Part 4. `dplyr`: `mutate()`, `group_by()`/`summarize()`/`across`

Materials from class on Wednesday, January 27, 2021

Class Video

Slides

Open the slides in a separate window: https://sph-r-programming.netlify.com/slides/04-dplyr-ggplot2-part2#1

Midterm will be assigned next week

For this week, identify 1 dataset from the tidytuesday datasets and identify a research question that you think can be answered by the data. Be curious!

Your dataset should have:

  • categorical variables
  • continuous variables

https://github.com/rfordatascience/tidytuesday

We will take part of next class doing short meetings to discuss the midterm and the datasets individually.

Post-Class

Please fill out the following survey and we will discuss the results during the next lecture. All responses will be anonymous.
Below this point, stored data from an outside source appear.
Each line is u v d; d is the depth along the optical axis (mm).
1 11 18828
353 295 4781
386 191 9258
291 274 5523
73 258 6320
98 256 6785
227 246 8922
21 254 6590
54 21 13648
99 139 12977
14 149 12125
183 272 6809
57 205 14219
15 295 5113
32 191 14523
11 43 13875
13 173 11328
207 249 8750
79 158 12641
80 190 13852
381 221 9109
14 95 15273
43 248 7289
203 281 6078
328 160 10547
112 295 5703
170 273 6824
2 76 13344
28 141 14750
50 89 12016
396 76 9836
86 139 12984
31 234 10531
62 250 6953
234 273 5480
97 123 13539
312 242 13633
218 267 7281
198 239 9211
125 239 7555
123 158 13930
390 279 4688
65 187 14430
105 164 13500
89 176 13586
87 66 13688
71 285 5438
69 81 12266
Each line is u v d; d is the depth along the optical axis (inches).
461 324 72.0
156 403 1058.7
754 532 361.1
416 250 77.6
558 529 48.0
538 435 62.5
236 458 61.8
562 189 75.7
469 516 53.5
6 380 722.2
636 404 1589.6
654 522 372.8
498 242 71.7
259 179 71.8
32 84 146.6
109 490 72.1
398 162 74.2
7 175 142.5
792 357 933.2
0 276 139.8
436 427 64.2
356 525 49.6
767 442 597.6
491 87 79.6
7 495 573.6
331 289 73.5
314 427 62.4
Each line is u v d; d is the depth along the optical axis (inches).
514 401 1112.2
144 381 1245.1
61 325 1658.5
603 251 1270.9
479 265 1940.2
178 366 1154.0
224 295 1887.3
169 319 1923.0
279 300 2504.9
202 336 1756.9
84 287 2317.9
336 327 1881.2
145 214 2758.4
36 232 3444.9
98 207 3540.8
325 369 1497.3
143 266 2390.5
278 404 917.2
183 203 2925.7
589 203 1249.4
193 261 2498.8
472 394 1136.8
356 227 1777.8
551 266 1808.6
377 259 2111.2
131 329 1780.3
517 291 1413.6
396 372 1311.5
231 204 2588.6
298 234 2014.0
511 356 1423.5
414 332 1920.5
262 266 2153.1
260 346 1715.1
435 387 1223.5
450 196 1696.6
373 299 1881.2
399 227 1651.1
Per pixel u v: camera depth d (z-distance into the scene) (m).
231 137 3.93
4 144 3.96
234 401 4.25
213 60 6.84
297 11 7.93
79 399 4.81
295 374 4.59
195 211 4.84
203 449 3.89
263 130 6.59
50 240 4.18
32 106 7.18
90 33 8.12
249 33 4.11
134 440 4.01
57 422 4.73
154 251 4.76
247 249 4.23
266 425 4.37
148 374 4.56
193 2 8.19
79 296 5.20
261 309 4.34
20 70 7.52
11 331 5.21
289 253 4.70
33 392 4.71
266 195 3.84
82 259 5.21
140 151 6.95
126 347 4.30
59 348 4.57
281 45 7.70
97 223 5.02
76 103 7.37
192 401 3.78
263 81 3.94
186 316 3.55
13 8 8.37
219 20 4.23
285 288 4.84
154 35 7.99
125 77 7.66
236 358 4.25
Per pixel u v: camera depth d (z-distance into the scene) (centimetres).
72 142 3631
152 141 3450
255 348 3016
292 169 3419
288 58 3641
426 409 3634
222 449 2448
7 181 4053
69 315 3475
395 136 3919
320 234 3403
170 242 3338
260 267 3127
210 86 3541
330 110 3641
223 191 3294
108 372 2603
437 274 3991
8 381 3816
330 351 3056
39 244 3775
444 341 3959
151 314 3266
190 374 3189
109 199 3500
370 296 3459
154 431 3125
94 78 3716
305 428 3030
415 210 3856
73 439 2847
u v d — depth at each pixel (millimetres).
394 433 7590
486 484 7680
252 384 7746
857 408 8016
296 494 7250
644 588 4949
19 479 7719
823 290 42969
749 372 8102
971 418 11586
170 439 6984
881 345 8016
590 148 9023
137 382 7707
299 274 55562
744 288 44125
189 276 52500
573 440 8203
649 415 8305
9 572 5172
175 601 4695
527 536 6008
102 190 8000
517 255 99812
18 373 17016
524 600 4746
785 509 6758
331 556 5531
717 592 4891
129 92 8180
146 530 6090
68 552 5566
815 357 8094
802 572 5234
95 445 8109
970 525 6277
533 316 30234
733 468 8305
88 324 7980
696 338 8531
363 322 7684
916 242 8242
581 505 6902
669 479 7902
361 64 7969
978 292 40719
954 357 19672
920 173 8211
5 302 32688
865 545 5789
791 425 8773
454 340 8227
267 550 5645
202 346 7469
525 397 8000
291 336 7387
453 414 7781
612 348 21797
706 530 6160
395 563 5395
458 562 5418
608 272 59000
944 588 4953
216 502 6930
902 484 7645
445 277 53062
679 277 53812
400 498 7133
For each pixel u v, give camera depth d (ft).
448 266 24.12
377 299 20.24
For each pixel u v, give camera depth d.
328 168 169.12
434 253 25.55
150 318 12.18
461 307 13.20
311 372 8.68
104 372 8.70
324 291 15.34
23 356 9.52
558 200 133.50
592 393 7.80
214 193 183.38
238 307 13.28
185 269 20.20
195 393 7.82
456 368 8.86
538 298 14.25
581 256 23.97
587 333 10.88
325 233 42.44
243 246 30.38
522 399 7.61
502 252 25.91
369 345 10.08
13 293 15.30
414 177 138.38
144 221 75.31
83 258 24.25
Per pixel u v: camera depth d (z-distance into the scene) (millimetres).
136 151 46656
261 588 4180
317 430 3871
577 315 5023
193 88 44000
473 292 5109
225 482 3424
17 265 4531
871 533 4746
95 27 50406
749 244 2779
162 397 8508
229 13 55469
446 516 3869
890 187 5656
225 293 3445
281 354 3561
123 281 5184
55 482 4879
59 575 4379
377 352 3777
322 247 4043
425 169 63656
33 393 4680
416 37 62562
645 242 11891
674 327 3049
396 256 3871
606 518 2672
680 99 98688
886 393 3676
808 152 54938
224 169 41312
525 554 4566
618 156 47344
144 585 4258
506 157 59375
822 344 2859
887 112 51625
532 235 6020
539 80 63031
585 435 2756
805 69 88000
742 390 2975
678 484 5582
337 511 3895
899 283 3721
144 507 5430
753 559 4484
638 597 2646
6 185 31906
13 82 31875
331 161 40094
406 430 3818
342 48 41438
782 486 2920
  • Clearest Point: What was the most clear part of the lecture?
  • Muddiest Point: What was the most unclear part of the lecture to you?
  • Anything Else: Is there something you’d like me to know?

http://bit.ly/sph504_survey

Muddiest Points

How functions that we saw used with across() work, such as where() and start_with() (are they for across() only or do they work in other areas too?)

I don’t have more time to cover this in class, but I will show you how to get started with the tidyowl tutorial.

I’m still not clear why we create a factor. I did the gender code without factoring and the table was the same when I included the factoring code. Why would i add this work?

Stay tuned!

scale_x/y_continuous

I will try and come up with more examples. This is a very handy reference: http://www.sthda.com/english/wiki/ggplot2-axis-ticks-a-guide-to-customize-tick-marks-and-labels

I struggled a bit with case_when () function and understanding how it is used.

I have put together a few more examples and we will try to go over them in class.